- Born: 1972 (age 53–54) Calcutta, India
- Education: University of California, Los Angeles
- Occupation: Executive Vice President
- Organization: Universal Music Group

= Gautam Srivastava =

Gautam Srivastava is the executive vice president of human resources at Universal Music Group.

==Career==
Srivastava was born in Calcutta, India, and grew up in San Francisco. He graduated from University of California, Los Angeles, with a Bachelor's degree in business economics. His career has spanned management consulting, technology, and entertainment. He started his career with SCA Consulting, a boutique executive compensation consultancy focused on value-creating incentive plans, in Los Angeles and New York. He left SCA to join i-drive as vice president of finance in San Francisco and then On2.com. He later returned to consulting as a principal at Mercer Human Resources Consulting. In 2004, he joined Advanced Micro Devices, Inc. and held several general operating positions through 2008, including vice president of compensation and benefits; vice president and chief of staff of sales and marketing, and VP of sales and marketing and managing director, Middle East Africa and Pakistan, based in Dubai. In 2009, he joined LSI as senior vice president, chief human resources officer and was then also made chief marketing officer, in 2011. He was part of the management team that sold LSI in early 2014 to Avago (now Broadcomm) for $6.6 billion. In 2014 he was named senior vice president and chief human resources officer at Shutterfly, Inc.

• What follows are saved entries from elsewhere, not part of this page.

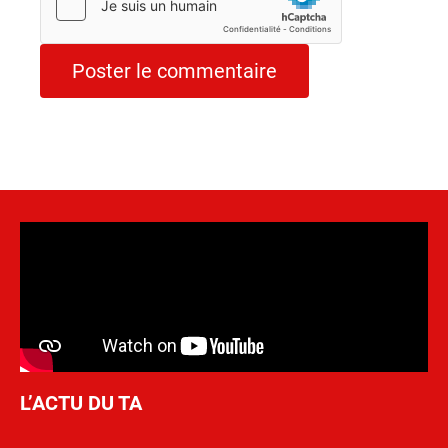
L’ACTU DU TA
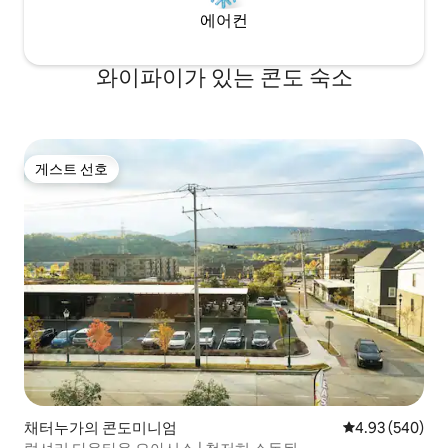
에어컨
와이파이가 있는 콘도 숙소
게스트 선호
게스트 선호
채터누가의 콘도미니엄
평점 4.93점(5점
4.93 (540)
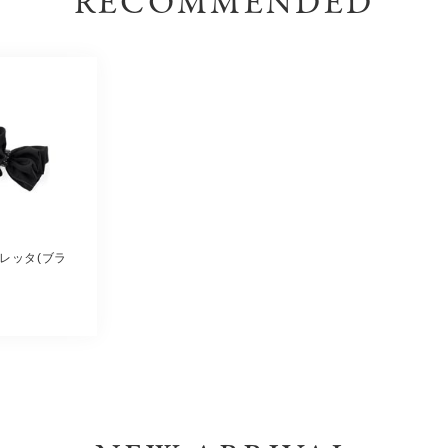
RECOMMENDED
レッタ(ブラ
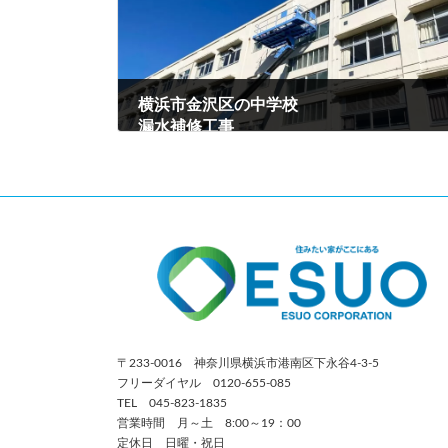
横浜市金沢区の中学校
漏水補修工事
2023年2月18日
〒233-0016 神奈川県横浜市港南区下永谷4-3-5
フリーダイヤル 0120-655-085
TEL 045-823-1835
営業時間 月～土 8:00～19：00
定休日 日曜・祝日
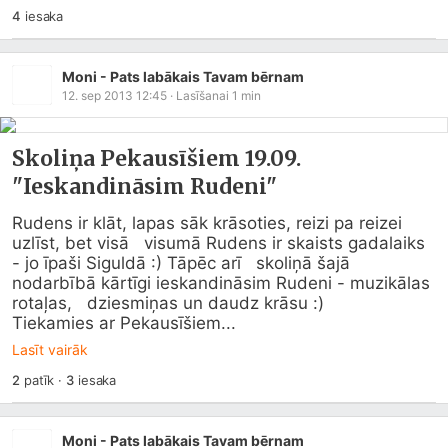
4
iesaka
Moni - Pats labākais Tavam bērnam
12. sep 2013 12:45
· Lasīšanai
1
min
Skoliņa Pekausīšiem 19.09.
"Ieskandināsim Rudeni"
Rudens ir klāt, lapas sāk krāsoties, reizi pa reizei 
uzlīst, bet visā   visumā Rudens ir skaists gadalaiks 
- jo īpaši Siguldā :) Tāpēc arī   skoliņā šajā 
nodarbībā kārtīgi ieskandināsim Rudeni - muzikālas 
rotaļas,   dziesmiņas un daudz krāsu :)

Tiekamies ar Pekausīšiem...
Lasīt vairāk
2
patīk
·
3
iesaka
Moni - Pats labākais Tavam bērnam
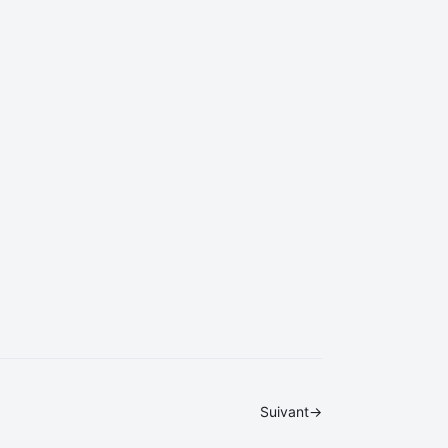
Suivant
→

In 2016, Srivastava was named executive vice president of human resources at Universal Music Group, reporting to Lucian Grainge, chairman and chief executive officer of Universal Music Group. He oversees all aspects of UMG's global human resources operations spanning over 60 countries and over 7500 employees. He is also a member of UMG's executive management board. He is based at the company's headquarters in Santa Monica, California.